PROVIDED INFORMATION

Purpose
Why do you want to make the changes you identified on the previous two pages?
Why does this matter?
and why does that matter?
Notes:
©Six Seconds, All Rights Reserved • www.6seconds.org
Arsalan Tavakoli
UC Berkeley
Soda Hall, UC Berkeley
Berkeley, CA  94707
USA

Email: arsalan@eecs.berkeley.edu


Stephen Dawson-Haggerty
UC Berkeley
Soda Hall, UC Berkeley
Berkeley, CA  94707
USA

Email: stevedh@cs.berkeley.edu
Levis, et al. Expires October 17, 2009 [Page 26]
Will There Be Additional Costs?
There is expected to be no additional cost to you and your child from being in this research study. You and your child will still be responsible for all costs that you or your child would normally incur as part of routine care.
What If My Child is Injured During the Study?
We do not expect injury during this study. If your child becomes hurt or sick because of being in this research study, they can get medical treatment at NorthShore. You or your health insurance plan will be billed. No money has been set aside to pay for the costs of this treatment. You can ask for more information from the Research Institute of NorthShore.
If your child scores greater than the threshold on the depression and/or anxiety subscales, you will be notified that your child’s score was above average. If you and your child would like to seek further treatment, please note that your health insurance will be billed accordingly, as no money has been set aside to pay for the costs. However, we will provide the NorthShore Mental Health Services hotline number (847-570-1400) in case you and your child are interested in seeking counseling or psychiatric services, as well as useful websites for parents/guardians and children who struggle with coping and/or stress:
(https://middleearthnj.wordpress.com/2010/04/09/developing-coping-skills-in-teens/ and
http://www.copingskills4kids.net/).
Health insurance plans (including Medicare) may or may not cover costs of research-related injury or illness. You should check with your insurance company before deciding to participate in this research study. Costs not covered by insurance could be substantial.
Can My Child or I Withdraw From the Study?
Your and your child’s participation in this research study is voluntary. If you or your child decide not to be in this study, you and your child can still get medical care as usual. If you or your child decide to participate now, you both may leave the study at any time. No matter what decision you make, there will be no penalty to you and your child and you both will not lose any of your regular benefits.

WORK REQUIRED
Copy all records verbatim.

YOUR RESPONSE
Purpose
Why do you want to make the changes you identified on the previous two pages?
Why does this matter?
and why does that matter?
Notes:
©Six Seconds, All Rights Reserved • www.6seconds.org
Arsalan Tavakoli
UC Berkeley
Soda Hall, UC Berkeley
Berkeley, CA  94707
USA

Email: arsalan@eecs.berkeley.edu


Stephen Dawson-Haggerty
UC Berkeley
Soda Hall, UC Berkeley
Berkeley, CA  94707
USA

Email: stevedh@cs.berkeley.edu
Levis, et al. Expires October 17, 2009 [Page 26]
Will There Be Additional Costs?
There is expected to be no additional cost to you and your child from being in this research study. You and your child will still be responsible for all costs that you or your child would normally incur as part of routine care.
What If My Child is Injured During the Study?
We do not expect injury during this study. If your child becomes hurt or sick because of being in this research study, they can get medical treatment at NorthShore. You or your health insurance plan will be billed. No money has been set aside to pay for the costs of this treatment. You can ask for more information from the Research Institute of NorthShore.
If your child scores greater than the threshold on the depression and/or anxiety subscales, you will be notified that your child’s score was above average. If you and your child would like to seek further treatment, please note that your health insurance will be billed accordingly, as no money has been set aside to pay for the costs. However, we will provide the NorthShore Mental Health Services hotline number (847-570-1400) in case you and your child are interested in seeking counseling or psychiatric services, as well as useful websites for parents/guardians and children who struggle with coping and/or stress:
(https://middleearthnj.wordpress.com/2010/04/09/developing-coping-skills-in-teens/ and
http://www.copingskills4kids.net/).
Health insurance plans (including Medicare) may or may not cover costs of research-related injury or illness. You should check with your insurance company before deciding to participate in this research study. Costs not covered by insurance could be substantial.
Can My Child or I Withdraw From the Study?
Your and your child’s participation in this research study is voluntary. If you or your child decide not to be in this study, you and your child can still get medical care as usual. If you or your child decide to participate now, you both may leave the study at any time. No matter what decision you make, there will be no penalty to you and your child and you both will not lose any of your regular benefits.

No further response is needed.